In den folgenden zehn Jahren war ich mehr als 30 Mal im Gefängnis. Wegen bewaffneten Raubüberfalls, Körperverletzung und anderer Gewaltverbrechen. Das war mir nicht egal. Ich wollte raus aus diesem Teufelskreislauf, aber ich wusste nicht wie. Ich war so aggressiv und gewalttätig. Und ich hatte nichts anderes gelernt. Dieses Leben schien mein Schicksal zu sein. Ich wusste keinen Ausweg und hatte keine Perspektive.
Mit 26 Jahren wurde ich wieder einmal festgenommen, dieses Mal war ich im Besitz illegaler Waffen. Ich wurde zu sieben Jahren Haft in einem Hochsicherheitsgefängnis verurteilt. Ich spürte keine Reue, keine Schuldgefühle, eigentlich gar keine Emotionen. Ich war innerlich abgestorben. Völlig gefühllos auch mir selbst gegenüber. Nach sechs Jahren im Knast war ich in eine Schlägerei verwickelt. Als Strafe musste ich die restliche Zeit in Einzelhaft absitzen.
Allein mit mir selbst
24 Stunden lang, sieben Tage die Woche allein zu sein, war das Schlimmste, was ich je erlebt hatte. Es war grauenhaft. Da schien sogar Selbstmord eine gute Alternative zu sein.
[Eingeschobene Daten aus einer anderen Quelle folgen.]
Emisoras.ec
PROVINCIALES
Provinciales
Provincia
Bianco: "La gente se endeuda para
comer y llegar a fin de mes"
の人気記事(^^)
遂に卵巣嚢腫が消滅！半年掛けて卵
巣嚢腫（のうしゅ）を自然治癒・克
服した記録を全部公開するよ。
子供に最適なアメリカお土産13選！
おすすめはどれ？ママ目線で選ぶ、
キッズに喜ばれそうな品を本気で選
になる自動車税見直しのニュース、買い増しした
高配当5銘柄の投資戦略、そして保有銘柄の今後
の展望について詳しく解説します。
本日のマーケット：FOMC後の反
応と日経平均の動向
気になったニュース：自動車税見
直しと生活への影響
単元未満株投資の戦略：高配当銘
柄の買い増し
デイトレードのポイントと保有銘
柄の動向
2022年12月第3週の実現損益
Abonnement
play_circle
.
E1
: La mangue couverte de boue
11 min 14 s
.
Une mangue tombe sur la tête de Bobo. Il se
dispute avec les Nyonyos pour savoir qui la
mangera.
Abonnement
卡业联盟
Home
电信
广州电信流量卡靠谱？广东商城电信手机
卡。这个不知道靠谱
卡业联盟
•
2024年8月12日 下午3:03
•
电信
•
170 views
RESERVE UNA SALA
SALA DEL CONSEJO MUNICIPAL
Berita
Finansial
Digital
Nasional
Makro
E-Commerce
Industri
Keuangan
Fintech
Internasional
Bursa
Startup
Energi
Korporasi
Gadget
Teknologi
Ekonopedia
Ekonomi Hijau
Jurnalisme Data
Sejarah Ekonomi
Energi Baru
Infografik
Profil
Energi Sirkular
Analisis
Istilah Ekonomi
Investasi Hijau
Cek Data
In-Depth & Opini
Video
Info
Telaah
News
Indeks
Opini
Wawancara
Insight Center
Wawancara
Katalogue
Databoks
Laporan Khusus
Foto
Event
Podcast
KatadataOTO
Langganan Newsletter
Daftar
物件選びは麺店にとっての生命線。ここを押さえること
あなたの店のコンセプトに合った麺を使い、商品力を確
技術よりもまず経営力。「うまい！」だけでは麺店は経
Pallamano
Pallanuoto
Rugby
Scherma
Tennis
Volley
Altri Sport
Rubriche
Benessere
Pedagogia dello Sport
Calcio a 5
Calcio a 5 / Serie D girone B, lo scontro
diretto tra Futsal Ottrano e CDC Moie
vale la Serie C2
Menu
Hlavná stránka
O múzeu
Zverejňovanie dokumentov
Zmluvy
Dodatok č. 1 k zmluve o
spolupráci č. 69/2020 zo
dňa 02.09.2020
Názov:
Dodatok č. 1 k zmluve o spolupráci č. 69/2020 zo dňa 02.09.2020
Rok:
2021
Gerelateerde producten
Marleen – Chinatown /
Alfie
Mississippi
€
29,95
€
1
Eines Tages schenkte mir ein Wärter eine Bibel. Aber damit wollte ich nichts zu tun haben. Mit Gott hatte ich schon einmal schlechte Erfahrungen gemacht. Ich warf das Buch in die Ecke. Da lag es nun. 24 Stunden am Tag, sieben Tage die Woche, allein mit mir in diesem Raum. Und es war, als würde es zu mir sagen: «Ich bin da, Gott ist da.»
Irgendwann nahm ich die Bibel doch und fing an zu lesen. Gleichzeitig bekam ich zum ersten Mal seit langem wieder Schuldgefühle. Ich war wirklich der Schlimmste von allen. Konnte es überhaupt einen Gott geben, der mir vergibt?
Gott zeigt sich
Eines Nachts, als ich in der Bibel las, öffnete Gott mir meine Augen und ich sah meine ganze Zelle, inklusive mir selbst, in Flammen. Ich wusste, dass ich ohne Gott verloren bin. Gleichzeitig stellte sich alles in mir gegen Gott. Ich konnte nicht so werden, wie mein Vater. Ich weinte und schrie zu Gott: «Ich werde niemals sein wie er! Ich kann kein Christ werden!»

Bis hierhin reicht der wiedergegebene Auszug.